Qu'est-ce qui provoque ce phénomène ?

D'abord, de façon très simple, c'est l'hiver. Un vortex polaire se forme, dans les régions proches du pôle qui se refroidissent en l'absence de lumière. Cet air froid est là, en embuscade. Ensuite, il y a le jet-stream, cette ceinture de vents en altitude. En règle générale, elle a une trajectoire circulaire autour du pôle. Mais elle peut subir des déformations qui vont l'amener à avoir une trajectoire plus méridienne, du nord au sud. Cela permet à l'air froid de glisser et de se répandre vers le sud. Ce phénomène s'observe parfois en Europe et en Sibérie. Enfin, il y a le rôle joué par le relief. L'air froid est canalisé par la chaîne des Rocheuses vers la partie centrale du Canada et le nord-est des Etats-Unis. Comme un liquide, l'air emprunte le trajet le plus facile.

Le président américain, Donald Trump, a utilisé cette vague de froid pour remettre en cause la réalité du réchauffement climatique. Comment réagissez-vous ?

Pendant que cette vague de froid touche les Etats-Unis, on enregistre, à l'inverse, des températures très douces du côté de la Sibérie. Le nord de la Russie connaît des températures environ 10 à 12 °C au-dessus des normales de saison. Pendant qu’on a très froid aux Etats-Unis, il fait très doux en Sibérie. Il fait également doux en Alaska. Si on prend la période de cette vague de froid très intense, entre le 26 décembre et le 5-6 janvier, l’anomalie de température sur l’hémisphère Nord sera malgré tout nettement positive.

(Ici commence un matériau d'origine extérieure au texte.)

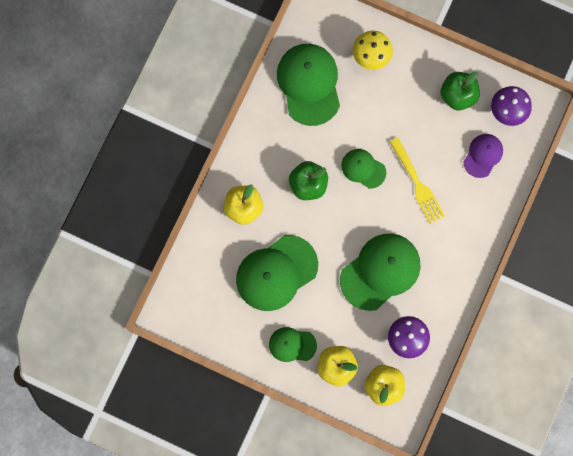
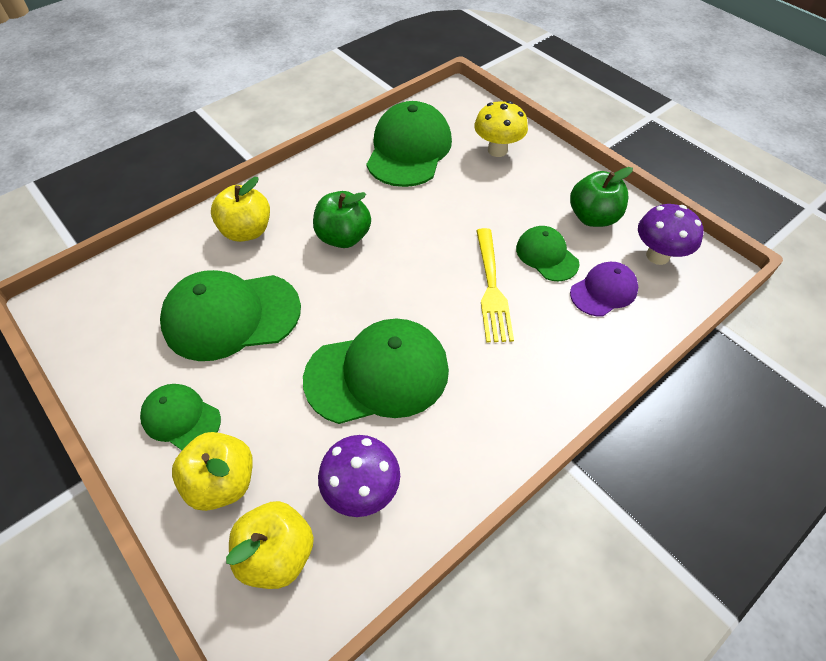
camera: 25 degrees right, 25 degrees down
green cap [341,149,386,189] -> green cap moved to [516,226,579,281]

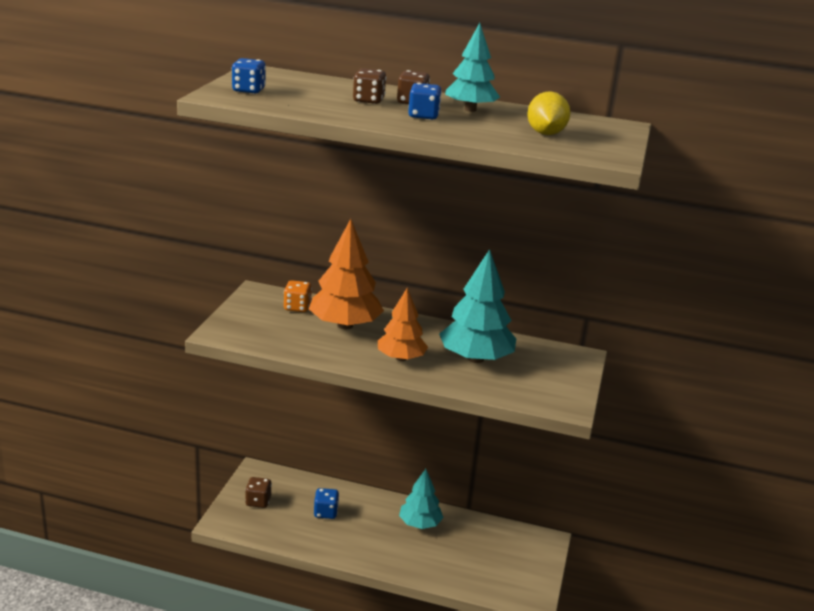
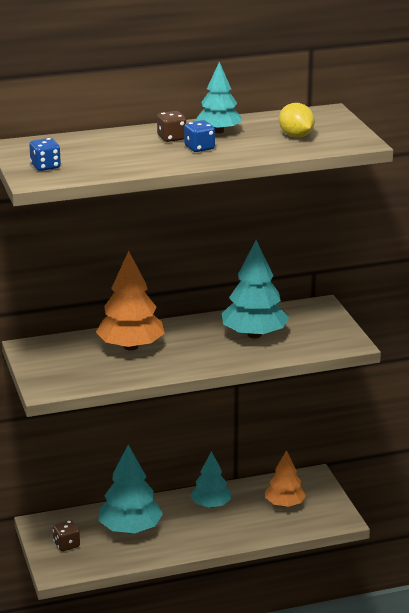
camera: 30 degrees left, 0 degrees up
orange dice [284,280,312,312] -> none
blue dice [314,488,339,519] -> turquoise tree [98,445,163,533]
brown dice [353,68,386,104] -> none
orange tree [378,288,428,361] -> orange tree moved to [265,450,306,507]

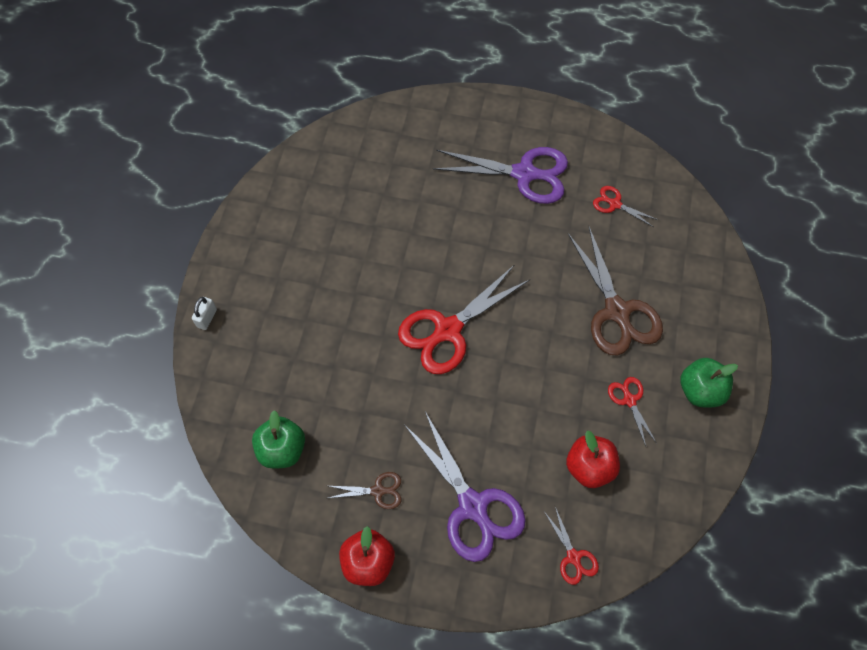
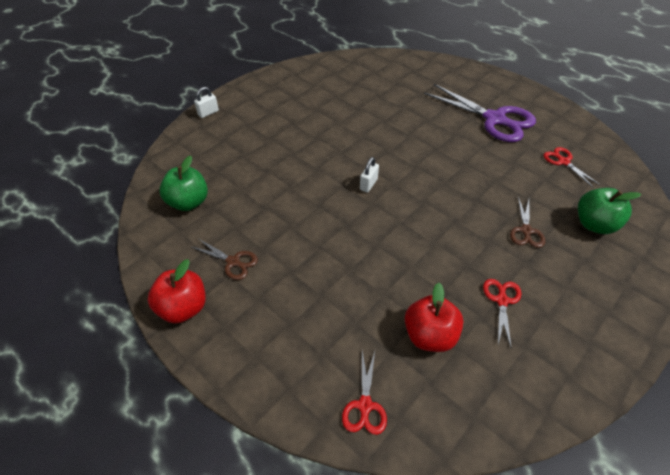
camera: 30 degrees right, 15 degrees down
red scissors [398,265,529,374] -> white padlock [360,157,379,192]
purple scissors [405,412,526,562] -> none
brown scissors [568,227,663,355] -> brown scissors [510,197,545,248], size x0.48
green apple [680,358,738,407] -> green apple moved to [578,188,641,234]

Il fait froid aux Etats-Unis, mais le réchauffement climatique continue.

Une étude du Centre national de recherches météorologiques (CNRM) de Météo France suggère même que le réchauffement climatique facilite ces vagues de froid polaire. Pouvez-vous nous expliquer ce paradoxe ?

Cette étude montre que quand on parle de réchauffement, il faut plutôt avoir l’idée de dérèglement. Le réchauffement climatique, ce n’est pas uniquement davantage de chaleur partout. L'étude suggère effectivement que les trajectoires plus méridiennes du jet-stream pourraient être une des conséquences du réchauffement. Mais nous n'avons pas encore beaucoup de recul sur ce sujet. En revanche, sur le long terme, le réchauffement l’emportera. Les très hautes latitudes se réchauffent plus vite que le reste de la planète, il y aura moins d’air froid au pôle et donc moins de vagues polaires.